**Parts of the exercise**.
1) What was the basic goal of the Curiosity mission, according to the article on the Mars rover?
2) Write the next part of the article on the Curiosity Mars rover, starting after its final sentence.
====== Passage shown ======
What has the Curiosity Mars Rover been doing this past year?
The Mars Science Laboratory (MSL), affectionately known as Curiosity, has been on Mars for over a year now. It made a dramatic landing, it captured our imagination by being a huge nuclear-powered laser tank, and it has returned some of the most stunning high-resolution imagery of Mars ever recorded. But NASA don’t spend billions of dollars on projects just because they’re “Cool”. They have definite scientific goals in mind; to advance our knowledge of worlds beyond Earth and answer basic questions like “Are we alone?”. So what has Curiosity actually done to meet those goals?The basic goal of Curiosity was this: Find out if Mars has ever, at any point in its history, been capable of supporting life. It’s a simple question, but quite difficult to answer, so the MSL mission planners chose to look primarily at the planet’s geology. Search for minerals that are formed in water, that contain large amounts of oxygen or water, and various other indicators of conditions suitable for Earth-like life. Curiosity’s schedule was carefully planned to allow a full year to answer that primary question, so everybody was really surprised when it answered the question only a few months in with a resounding “Yes, Mars was once a warm and wet world with a thick atmosphere, capable of supporting the same sort of life as we find on Earth.”
In the months since, Curiosity has allowed scientists to learn an astonishing amount about our neighbour, and in December last year they released a batch of science papers summarizing the most important discoveries since the mission began. They are accurate measurements of the ages of surface rocks, the proof that microbial (and possibly more complex) life could definitely have lived on Mars in the past, measurements of radiation levels at the surface, and ways in which erosion and weathering can reveal direct evidence of organisms that may once have lived on the surface.
====== Source information ======
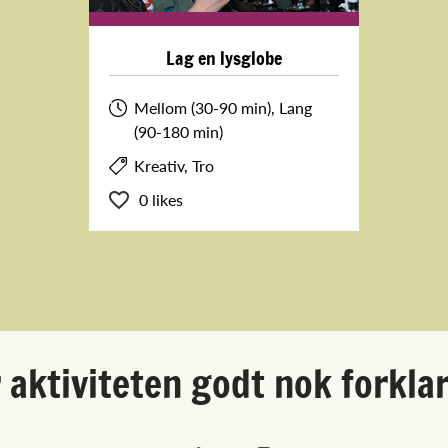
Lag en lysglobe
Mellom (30-90 min), Lang
(90-180 min)
Kreativ, Tro
0 likes
 aktiviteten godt nok forkla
======
**Your responses**.
1) To find out if Mars has ever, at any point in its history, been capable of supporting life.

2)
The first important discovery was made when Curiosity analysed a rock named “Cumberland” by a science team led by Kenneth Farley of the California Institute of Technology (Caltech) in Pasadena. The rover first drilled a hole into the rock, then collected the resulting mineral powder and analyzed it in Curiosity’s on-board geology laboratory using the same radioisotope dating methods used on Earth. They found that its age was about 4.1 billion years (give or take about 10%), which closely matched ages of rocks in the region which had previously been calculated by other methods. “The age is not surprising, but what is surprising is that this method worked using measurements performed on Mars,” said Farley. “When you’re confirming a new methodology, you don’t want the first result to be something unexpected. Our understanding of the antiquity of the Martian surface seems to be right.”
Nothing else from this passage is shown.